I dont think she will be alive in a week, but it has utterly broken my Dad having her at home.

She isn't in pain, but it's so hard to watch. I spoke to her 2 days ago about her moving to a place where she would be properly looked after. She initially wanted to die at home, but 2 days ago, she said that it probably was for the best. I thanked her, and promised I wasnt going to leave her. And I'm not going to. 

I am currently in a chair with my feet on a chest of drawers watching my mum struggle for breath. And im not leaving. 

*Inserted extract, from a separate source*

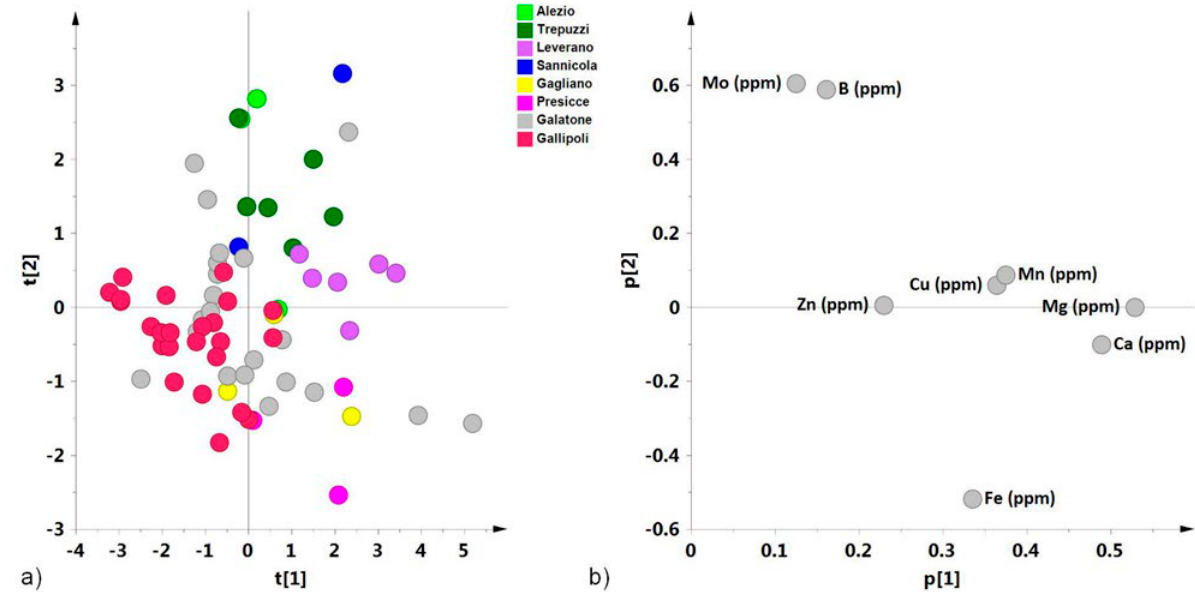
Figure 2. Principal component analysis for leaf samples collected from different sites in the Salento area (Southern Apulia). t[1]/t[2] score- plot (a) and corresponding p[1]/p[2] loadings plot (b). Two principal components (t[1]/t[2]) explained about 55% of total variance (R 2 = 0.39 for t[1] and 0.21 for t[2]), with a predictability value of Q 2 =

Still not sure why I'm posting here....

Life can be hard. But she said herself, she has had a great life. My phrase to her each time she opens her eyes is 

I'm here

I love you

Everything is just fine

Ouch. This hurts

:( 

  • FormerMember
    FormerMember

    Really thinking of you and your parents x My dad is about to be sent home, he’s paralysed now where bone mets have crushed his spinal column. A hoist is being fitted and carers will go in, but I am worried sick about how my mum will cope at 73.. it’s heartbreaking x I’m glad that your mum wanted the hospice at this critical time...I totally get how difficult it is at home. Love to you and yours x 

  • FormerMember
    FormerMember

    I'm so sorry you and your family are going through this.

    I was in a near-identical situation with my dad a few weeks ago, unfortunately he didn't live long enough to move into a hospice. I regret not being with him when he died but I think I was in denial about how bad it was.

    Keeping your mum company and letting her know she's loved is the best thing you can do for her.